E por quê um Sínodo da Amazônia? Simplesmente para mostrar que a Igreja quer ter uma presença num estilo de vida “franciscano”. É responsabilidade de cada pessoa cuidar e guardar a Criação. Nosso estilo de vida consumista e que reduziu a noção de desenvolvimento e progresso numa perspectiva de desenvolvimento enquanto bem-estar econômico não garante a possibilidade de que todas as pessoas tenham sua dignidade humana salvaguardada e consequentemente o meio-ambiente.

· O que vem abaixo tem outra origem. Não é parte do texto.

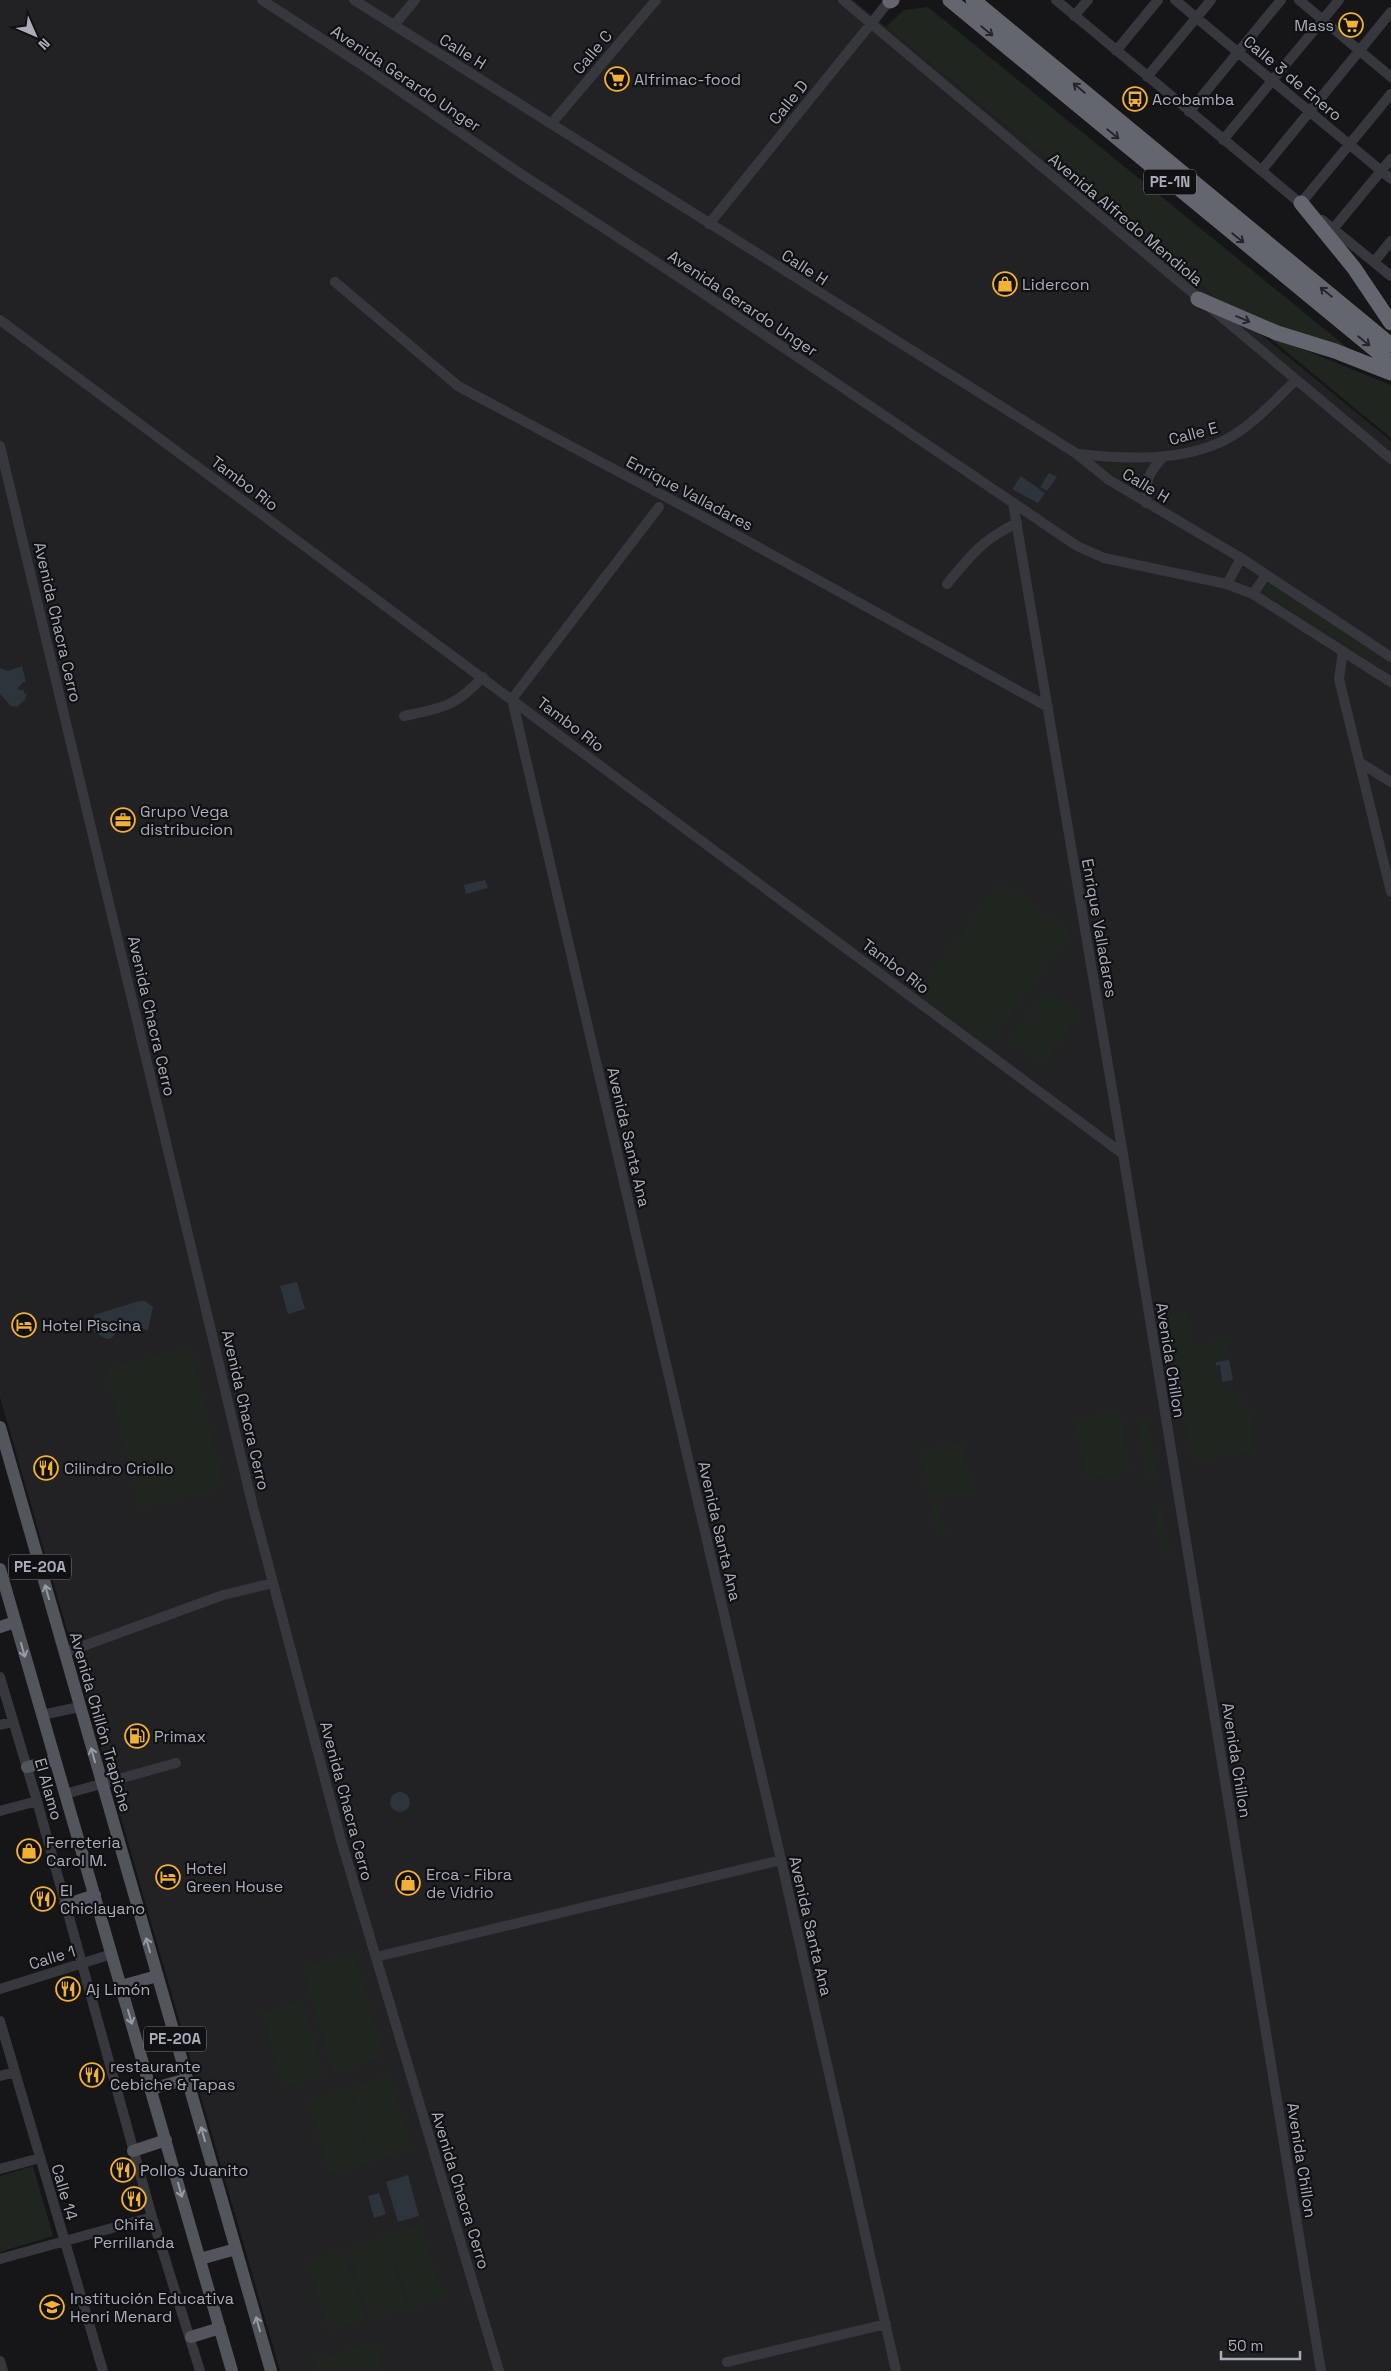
<svg xmlns="http://www.w3.org/2000/svg" width="1391" height="2371" font-family="'Space Grotesk',sans-serif">
  <style>
    .built { fill: #222225 }
    .green { fill: #1e261f }
    .water { fill: #2c353c }
    .lines { fill: none; stroke-linecap: round; stroke-linejoin: round }
    .minor { stroke: #37383d; stroke-width: 10 }
    .major { stroke: #53555c; stroke-width: 12 }
    .highway { stroke: #63666e; stroke-width: 15 }
    .oneway { stroke: #26262a }
    .oneway2 { stroke: #979ba6 }
    .labels { text-anchor: middle; stroke-width: 4.5; stroke-linejoin: round; paint-order: stroke }
    .shield { fill: #111113; stroke: #7b7e86; stroke-width: 1 }
    .shield-label { font-size: 15px; font-weight: bold; fill: #a8adb8 }
    .poi-label { font-size: 16px; fill: #a8adb8; stroke: #111113; text-anchor: start }
    .street-label { font-size: 16px; fill: #a8adb8; stroke: #111113 }
  </style>
  <rect width="100%" height="100%" fill="#161618"/>
  <path class="built" d="M0,0H853L1391,441V2371H280L0,1397Z"/>
  <path class="green" d="M928,7L1349,349L1235,313L886,27L904,10Z
    M1265,334L1391,385V438Z
    M1096,464L1137,465L1139,466V473L1131,484Z
    M1267,583L1374,651L1368,657L1262,591Z
    M1000,881L1071,933L987,1046L917,994Z
    M1047,990L1080,1013L1043,1066L1010,1042Z
    M1190,1311L1193,1345L1228,1339L1230,1354L1224,1355V1359L1214,1360L1215,1367H1218L1221,1384L1229,1383L1234,1394C1258,1399 1252,1433 1253,1452L1192,1460L1167,1316Z
    M191,1347L224,1487L139,1508L106,1368Z
    M1120,1410L1131,1471L1087,1480L1075,1419Z
    M1148,1419L1158,1476L1147,1478L1137,1421Z
    M962,1442L972,1492L937,1499L943,1526H945L947,1533L937,1535L920,1450Z
    M1162,1506L1171,1559L1163,1561L1153,1507Z
    M354,1952L385,2058L333,2073L302,1967Z
    M302,2000L325,2075L284,2088L261,2013Z
    M390,2075L412,2150L371,2162L349,2087Z
    M348,2088L370,2163L329,2175L308,2100Z
    M33,2166L53,2236L0,2252V2176Z
    M421,2225L444,2297L411,2308L388,2235Z
    M386,2236L407,2308L369,2319L348,2247Z
    M344,2249L366,2320L329,2332L307,2261Z
    M376,2342L384,2371H317L314,2359Z"/>
  <path class="water" d="M1049,473L1057,477L1047,491L1040,487Z
    M1021,476L1045,493L1038,503L1012,489Z
    M22,666L26,682H23L18,688L20,690H24V694L27,692L25,700L17,707L11,706L0,694V668L8,671Z
    M485,880L488,888L466,894L464,885Z
    M297,1282L305,1309L288,1314L280,1286Z
    M139,1301H145L153,1307L148,1330L138,1328L129,1322L120,1325L112,1338L107,1339L94,1332V1315Z
    M1229,1360L1233,1380L1222,1382L1220,1365L1216,1366V1362Z
    M390 1802a10 10 0 1 1 20 0a10 10 0 1 1-20 0Z
    M408,2175L419,2216L398,2222L386,2182Z
    M379,2193L386,2214L374,2218L368,2196Z"/>
  <g class="lines">
    <path class="minor" d="M262,0L356,61L518,172L691,285L1077,546L1104,558L1227,584L1253,594L1391,682
      M354,0L1077,454L1109,480L1241,558L1391,657
      M843,0L1391,459
      M1056,0L1305,207
      M1175,0L1391,179
      M1299,0L1391,77
      M1074,16L1088,0
      M394,25L415,0
      M1116,51L1158,0
      M1147,77L1211,0
      M1189,112L1281,0
      M551,124L656,0
      M1223,140L1339,0
      M1261,171L1391,12
      M1301,203L1391,94
      M1322,220L1391,276
      M709,224L890,0
      M1333,229L1391,159
      M1374,262L1391,241
      M335,282L458,386L711,521L1048,707
      M0,320L1123,1154
      M0,446L253,1507L341,1840L499,2371
      M1078,454C1125,459 1181,462 1225,440C1251,427 1274,401 1295,381
      M1013,503L1123,1154L1321,2371
      M1146,503C1145,480 1149,472 1164,456
      M659,507L512,699L781,1860L896,2371
      M947,584C971,555 982,540 1017,523
      M1227,584L1241,558
      M1253,594L1266,575
      M1343,651L1339,679L1391,892
      M404,716C442,708 455,707 483,677
      M1359,762L1391,782
      M64,1653L223,1595L273,1583
      M0,1677L37,1801L152,2217L200,2371
      M42,1715L79,1707
      M0,1725L13,1722
      M65,1794L176,1763
      M0,1811L37,1801
      M376,1957L781,1860
      M0,1989L112,1954
      M0,2021L103,2371
      M0,2076L15,2072
      M0,2169L40,2158
      M0,2259L152,2217
      M0,2361L3,2371
      M727,2362L886,2324"/>
    <path class="major" d="M0,1427L271,2371
      M0,1569L232,2371
      M0,1627L15,1622
      M27,1767L55,1760
      M65,1905L95,1895
      M121,1986L157,1976
      M151,2089L187,2079
      M133,2151L166,2140
      M200,2259L236,2249
      M191,2337L220,2328"/>
    <path class="highway" d="M950,0L1391,363
      M973,0L1391,345
      M890,1L892,0
      M1301,203L1354,268L1391,323
      M1198,299L1277,333L1335,351L1391,373"/>
  </g>
  <defs><path id="oneway-shaft" d="M-6 0H5M1.5-3L5.5 0L1.5 3" fill="none" stroke-width="1.6" stroke-linecap="round" stroke-linejoin="round" transform="scale(1.25)"/></defs>
  <g class="oneway">
    <use href="#oneway-shaft" transform="translate(987 31) rotate(39)"/>
    <use href="#oneway-shaft" transform="translate(1079 88) rotate(-140)"/>
    <use href="#oneway-shaft" transform="translate(1113 134) rotate(39)"/>
    <use href="#oneway-shaft" transform="translate(1238 238) rotate(39)"/>
    <use href="#oneway-shaft" transform="translate(1326 292) rotate(-141)"/>
    <use href="#oneway-shaft" transform="translate(1243 319) rotate(23)"/>
    <use href="#oneway-shaft" transform="translate(1364 341) rotate(39)"/>
  </g>
  <g class="oneway2">
    <use href="#oneway-shaft" transform="translate(47 1592) rotate(-106)"/>
    <use href="#oneway-shaft" transform="translate(23 1650) rotate(74)"/>
    <use href="#oneway-shaft" transform="translate(93 1755) rotate(-106)"/>
    <use href="#oneway-shaft" transform="translate(148 1945) rotate(-106)"/>
    <use href="#oneway-shaft" transform="translate(130 2017) rotate(74)"/>
    <use href="#oneway-shaft" transform="translate(203 2134) rotate(-106)"/>
    <use href="#oneway-shaft" transform="translate(180 2190) rotate(74)"/>
    <use href="#oneway-shaft" transform="translate(258 2324) rotate(-106)"/>
  </g>
  <defs>
    <g id="supermarket-ring" transform="scale(1.25)"><circle r="9.5" fill="#111113" stroke="#f2b134" stroke-width="1.5"/><path d="M-6-5.5h2.5l.6 2H6L4.5 2H-2.5L-4.4-4H-6ZM-1.5 3.2a1.3 1.3 0 1 0 .1 0ZM3 3.2a1.3 1.3 0 1 0 .1 0Z" fill="#f2b134"/></g>
    <g id="bus-ring" transform="scale(1.25)"><circle r="9.5" fill="#111113" stroke="#f2b134" stroke-width="1.5"/><path d="M-5-6H5V4H4V6H2V4H-2V6H-4V4H-5ZM-3.5-4V0h7V-4ZM-3.5 1.2v1.5H-2V1.2ZM2 1.2v1.5H3.5V1.2Z" fill="#f2b134"/></g>
    <g id="shop-ring" transform="scale(1.25)"><circle r="9.5" fill="#111113" stroke="#f2b134" stroke-width="1.5"/><path d="M-5-2.5h2.3a2.7 3.5 0 0 1 5.4 0H5L5.5 6h-11ZM-1.5-2.5h3a1.5 2.3 0 0 0-3 0Z" fill="#f2b134"/></g>
    <g id="office-ring" transform="scale(1.25)"><circle r="9.5" fill="#111113" stroke="#f2b134" stroke-width="1.5"/><path d="M-6-3h4V-5.5h4V-3h4V5H-6ZM-1-4.5V-3h2v-1.5ZM-6 0V1H6V0Z" fill="#f2b134"/></g>
    <g id="hotel-ring" transform="scale(1.25)"><circle r="9.5" fill="#111113" stroke="#f2b134" stroke-width="1.5"/><path d="M-6-4.5h1.5V1H6V5H4.5V3h-9V5H-6ZM-4 0a1.8 1.8 0 1 1 3.6 0ZM.5 0V-2.5h3Q6-2.5 6 0Z" fill="#f2b134"/></g>
    <g id="restaurant-ring" transform="scale(1.25)"><circle r="9.5" fill="#111113" stroke="#f2b134" stroke-width="1.5"/><path d="M-5-6h1v4h1v-4h1v4h1v-4h1v5L-1.5 .5V6h-2V.5L-5-1ZM5-6V6H3V1.5H1.5Q1.5-4 5-6Z" fill="#f2b134"/></g>
    <g id="fuel-ring" transform="scale(1.25)"><circle r="9.5" fill="#111113" stroke="#f2b134" stroke-width="1.5"/><path d="M-5.5-6h7V0h2V4h1.3V-2.5L3-4.5l.8-.8L6-3V5H2.5V1h-1V6h-7ZM-4.2-4.7v3.2H.2V-4.7Z" fill="#f2b134"/></g>
    <g id="school-ring" transform="scale(1.25)"><circle r="9.5" fill="#111113" stroke="#f2b134" stroke-width="1.5"/><path d="M0-5L7-2L0 1L-7-2ZM-4 1L0 2.5L4 1V4Q0 6-4 4Z" fill="#f2b134"/></g>
  </defs>
  <g fill-rule="evenodd">
    <use href="#supermarket-ring" x="1351" y="25"/>
    <use href="#supermarket-ring" x="617" y="79"/>
    <use href="#bus-ring" x="1135" y="99"/>
    <use href="#shop-ring" x="1005" y="284"/>
    <use href="#office-ring" x="123" y="820"/>
    <use href="#hotel-ring" x="24" y="1325"/>
    <use href="#restaurant-ring" x="46" y="1468"/>
    <use href="#fuel-ring" x="137" y="1736"/>
    <use href="#shop-ring" x="29" y="1851"/>
    <use href="#hotel-ring" x="168" y="1877"/>
    <use href="#shop-ring" x="408" y="1883"/>
    <use href="#restaurant-ring" x="43" y="1899"/>
    <use href="#restaurant-ring" x="68" y="1989"/>
    <use href="#restaurant-ring" x="92" y="2075"/>
    <use href="#restaurant-ring" x="123" y="2170"/>
    <use href="#restaurant-ring" x="134" y="2199"/>
    <use href="#school-ring" x="52" y="2307"/>
  </g>
  <g class="labels">
    <g class="shield">
      <rect x="1144" y="169.5" width="52" height="25" rx="4"/>
      <rect x="9" y="1554.5" width="62" height="25" rx="4"/>
      <rect x="144" y="2026.5" width="62" height="25" rx="4"/>
    </g>
    <g class="shield-label">
      <text x="1170" y="187">PE-1N</text>
      <text x="40" y="1572">PE-20A</text>
      <text x="175" y="2044">PE-20A</text>
    </g>
    <g class="poi-label">
      <text x="1334" y="31" text-anchor="end">Mass</text>
      <text x="634" y="85">Alfrimac-food</text>
      <text x="1152" y="105">Acobamba</text>
      <text x="1022" y="290">Lidercon</text>
      <text x="140" y="817">Grupo Vega<tspan x="140" dy="18">distribucion</tspan></text>
      <text x="42" y="1331">Hotel Piscina</text>
      <text x="64" y="1474">Cilindro Criollo</text>
      <text x="154" y="1742">Primax</text>
      <text x="46" y="1848">Ferreteria<tspan x="46" dy="18">Carol M.</tspan></text>
      <text x="186" y="1874">Hotel<tspan x="186" dy="18">Green House</tspan></text>
      <text x="426" y="1880">Erca - Fibra<tspan x="426" dy="18">de Vidrio</tspan></text>
      <text x="60" y="1896">El<tspan x="60" dy="18">Chiclayano</tspan></text>
      <text x="86" y="1995">Aj Limón</text>
      <text x="110" y="2072">restaurante<tspan x="110" dy="18">Cebiche &amp; Tapas</tspan></text>
      <text x="140" y="2176">Pollos Juanito</text>
      <text x="134" y="2230" text-anchor="middle">Chifa<tspan x="134" dy="18">Perrillanda</tspan></text>
      <text x="70" y="2304">Institución Educativa<tspan x="70" dy="18">Henri Menard</tspan></text>
    </g>
    <g class="street-label">
      <text transform="translate(463 51) rotate(32)" y="6">Calle H</text>
      <text transform="translate(592 52) rotate(-50)" y="6">Calle C</text>
      <text transform="translate(406 78) rotate(34)" y="6">Avenida Gerardo Unger</text>
      <text transform="translate(1293 78) rotate(40)" y="6">Calle 3 de Enero</text>
      <text transform="translate(788 102) rotate(-51)" y="6">Calle D</text>
      <text transform="translate(1126 219) rotate(40)" y="6">Avenida Alfredo Mendiola</text>
      <text transform="translate(805 267) rotate(33)" y="6">Calle H</text>
      <text transform="translate(743 303) rotate(34)" y="6">Avenida Gerardo Unger</text>
      <text transform="translate(1193 433) rotate(-15)" y="6">Calle E</text>
      <text transform="translate(245 483) rotate(37)" y="6">Tambo Rio</text>
      <text transform="translate(1146 485) rotate(31)" y="6">Calle H</text>
      <text transform="translate(690 493) rotate(28)" y="6">Enrique Valladares</text>
      <text transform="translate(58 622) rotate(77)" y="6">Avenida Chacra Cerro</text>
      <text transform="translate(571 724) rotate(37)" y="6">Tambo Rio</text>
      <text transform="translate(1100 928) rotate(80)" y="6">Enrique Valladares</text>
      <text transform="translate(896 966) rotate(37)" y="6">Tambo Rio</text>
      <text transform="translate(152 1016) rotate(77)" y="6">Avenida Chacra Cerro</text>
      <text transform="translate(629 1137) rotate(77)" y="6">Avenida Santa Ana</text>
      <text transform="translate(1171 1360) rotate(81)" y="6">Avenida Chillon</text>
      <text transform="translate(246 1410) rotate(77)" y="6">Avenida Chacra Cerro</text>
      <text transform="translate(720 1531) rotate(77)" y="6">Avenida Santa Ana</text>
      <text transform="translate(101 1722) rotate(74)" y="6">Avenida Chillón Trapiche</text>
      <text transform="translate(1237 1760) rotate(81)" y="6">Avenida Chillon</text>
      <text transform="translate(49 1789) rotate(74)" y="6">El Alamo</text>
      <text transform="translate(347 1801) rotate(75)" y="6">Avenida Chacra Cerro</text>
      <text transform="translate(811 1926) rotate(77)" y="6">Avenida Santa Ana</text>
      <text transform="translate(52 1957) rotate(-17)" y="6">Calle 1</text>
      <text transform="translate(1302 2160) rotate(81)" y="6">Avenida Chillon</text>
      <text transform="translate(461 2190) rotate(73)" y="6">Avenida Chacra Cerro</text>
      <text transform="translate(65 2192) rotate(74)" y="6">Calle 14</text>
    </g>
  </g>
  <g transform="translate(35 35) rotate(135)" stroke="#111113" stroke-width="4" paint-order="stroke">
  <path d="M0-4L9 19L0 12L-9 19Z" fill="#a8adb8"/>
  <text y="-8" font-size="14" font-weight="bold" text-anchor="middle" fill="#a8adb8">N</text>
  </g>
  <path d="M1221 2351v8h79v-8" fill="none" stroke="#a8adb8" stroke-width="2.5"/>
  <text x="1228" y="2351" font-size="15" fill="#a8adb8" stroke="#111113" stroke-width="4" paint-order="stroke">50 m</text>
</svg>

São Francisco de Assis abraçou o Evangelho com a sua vida e também nós somos convidados a abraçar. Viver para Cristo traz implicações morais e isto significa viver a partir de princípios. Defender à vida desde a concepção até a morte natural é a atitude cristã mais originária, pois Cristo Vive e Ele veio para que todos tenham vida e vida em plenitude. Precisamos repensar nosso estilo de vida e se propor a uma conversão ecológica, isto é, viver um estilo de vida mais simples e em mais harmonia uns com os outros e a natureza.


Anunciar Jesus Cristo na Amazônia é defender a Vida que Ele mesmo anuncia com sua Ressurreição. Vida do bioma amazônico com sua beleza exuberante, seja em sua fauna, flora, rios, mares e oceanos, seja na riqueza dos seus povos indígenas, quilombolas e ribeirinhos. A Igreja quer ser presença junto a Amazônia que merece ser respeitada e protegida diante da exploração irracional que não reconhece o direito de existir deste bioma com sua biodiversidade e sociodiversidade.


São Francisco de Assis foi um grande instrumento da Paz e ele dizia: Só pode ter a Paz quem acolheu a Paz. E para se ter Paz é preciso rezar, pedir a Paz, então, juntos peçamos ao Senhor que nos dê o dom da Paz que é Ele mesmo dentro do nosso coração para que possamos ser instrumentos da Paz.


É missão da Igreja, convidar toda pessoa para viver segundo a vontade de Deus, através do encontro com a Pessoa de Jesus Cristo, por isso, ela não pode se omitir diante dos homens e mulheres e por isso deve sempre apresentar novamente Jesus. E apresentar Jesus é apresentar a Paz.


As mudanças que esperamos ver, o fim da fome e da miséria, o fim da guerra, os mares e os oceanos e as faunas e floras sendo protegidos, as pessoas vivendo em harmonia, e se respeitando em suas diferenças acontecerá quando cada pessoa acolher em seu coração o dom da Paz, acolher o próprio Deus em sua vida e viver a partir do seu amor.


Quando houver amor no coração dos economistas, então a economia promoverá o trabalho humano, quando houver amor no coração dos políticos, então a política terá como finalidade o bem comum, quando houver amor no coração dos religiosos, então será respeitada a liberdade religiosa, quando houver amor no coração dos ricos, então eles serão generosos com os pobres, quando houver amor no coração dos pobres, então eles se apoiarão e se ajudarão, quando houver amor no coração das pessoas, então haverá respeito as suas diferenças e aí haverá uma civilização do amor.


Entretanto várias pessoas, entre elas, muitos cristãos e muitas cristãs, já agora estão cuidando da Casa Comum, pois estão se convertendo a um estilo de vida mais simples e solidária. E esta é a esperança que alimenta cada cristão e cristã que procura viver a cada dia promovendo a Paz que é fruto da justiça.


Onde há amor, aí se entende, que para viver bem é preciso de pouco e que o mais importante é viver unidos respeitando as diferenças. Onde há amor, aí se entende, que para ser feliz é necessário apenas um pouco de água e um pouco de frutas silvestres. Onde há amor se vive na certeza de que um pouco com Deus é muito e muito sem Deus é nada.